In general, the speed of supercomputers is measured and benchmarked in "FLOPS" (FLoating Point Operations Per Second), and not in terms of MIPS, i.e. as "Multiple Instructions Per Second", as is the case with general purpose computers. These measurements are commonly used with an SI prefix such as tera-, combined into the shorthand "TFLOPS" (1012 FLOPS, pronounced teraflops), or peta-, combined into the shorthand"PFLOPS" (1015 FLOPS, pronounced petaflops.) The current entry point into the TOP 500 supercomputers is 80 teraflops. The top super computer as of November 2011 is USA’s IBM built “Sequoia” computer that runs on POWER processors stands at 20.13 petaflops (20132.7 teraflops).

Academic and Communal Institution Super Computing

In 2003 Virginia Tech crashed into the Top500 at number 7 with a super computer built if Apple Xserve G5 machines. It ran at 22 teraflops. “System X” (10) as it was known cost US $ 5 million to put together but was bringing in US $ 20-25 million annually. From December 2011, Virgina Tech upgraded their super computer to one called “HokieSpeed” that is built of the “off-the-shelf” technology that any institution or person can quickly build. “HokieSpeed” entered at 96 on the Top500 and cost US $ 1.4 million to build. Virginia Tech’s “HokieSpeed” have done a number of things well: (a)   It is cost effective. It has 209 nodes, each node with 2 Intel Xeon E5645 6-core CPUs and 2 NVIDIA M2050/C2050 GPUs on a Supermicro 2026GT0TRF Motherboards. All this for US $ 1.4 million for 120 teraflops. (b)  It has used standard off-the-shelf hardware and open source software (c)   It is top in the “Green List”, which is a list of super computers that are most efficient in power consumption. So in essence for US $ 42,000, one should be able to get 6 nodes of this quality at the then prices and at least 4 teraflops. This would not get into the Top500 but all the technology would be HPC compliant and hit a number of milestones.
Placing iHub in the HPC Global Community
During the research into the current HPC arena and how and what iHub can do to get into this space, a number of questions arose that would look into strategic and tactical positioning that would place iHub in good stead among the HPC global community. These are:
  1. What is iHub’s ultimate goal in building the “Cluster”?
  2. Considering that the cluster can and should pay for itself in 1 to 2 years, what systems and personnel would be required for this outcome to be achieved?
  3. What benefits will the iHub community and academic institutions interested in utilizing the iHub Cluster system receive?
  4. Will the cluster in the future be open to serve the needs of the corporate and industrial sectors such as metrological and oil/extraction industries or international research requests from the African region and the Middle East? Considering that there is a business case in development, does the iHub have the necessary structures to cater for this?

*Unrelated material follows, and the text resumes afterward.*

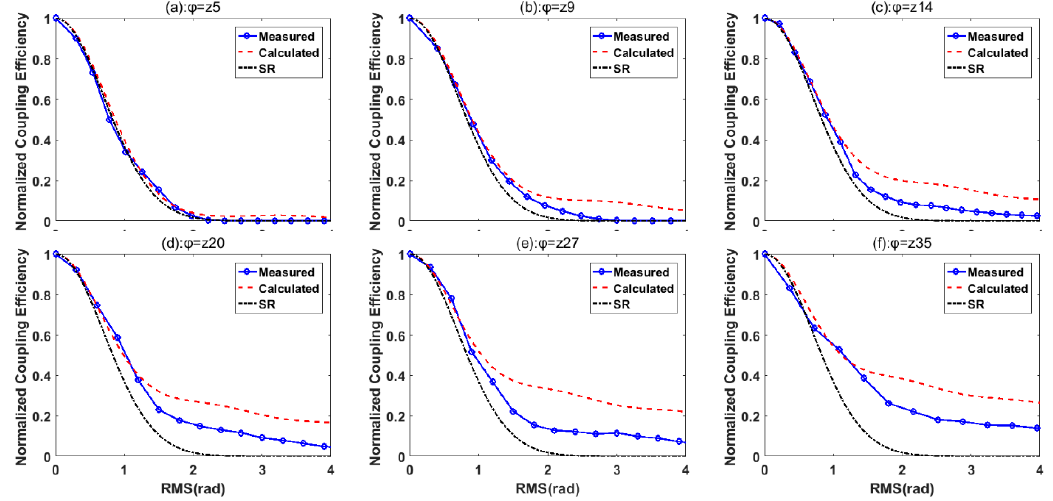
Figure 13. Relation between astigmatic aberrations and CE. ( a ) ϕ = Z5; ( b ) ϕ = Z9; ( c ) ϕ = Z14; ( d ) ϕ = Z20; ( e ) ϕ = Z27; ( f ) ϕ = Z35.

  5. In order to be a respectable HPC system, one needs to enter HPC Top500 list and would need to spend around US $ 500,000 to enter the 80+ teraflops range. This figure will clearly fall in one year’s time. Is this a reasonable future aim?
  Some of the answers to these questions will only be realized by actually doing this. And in the words of another iHub member, “BRING IT!” And a more interesting question is, what would it take to break into the 80+ teraflop range and be a bona fide super computer for the iHub?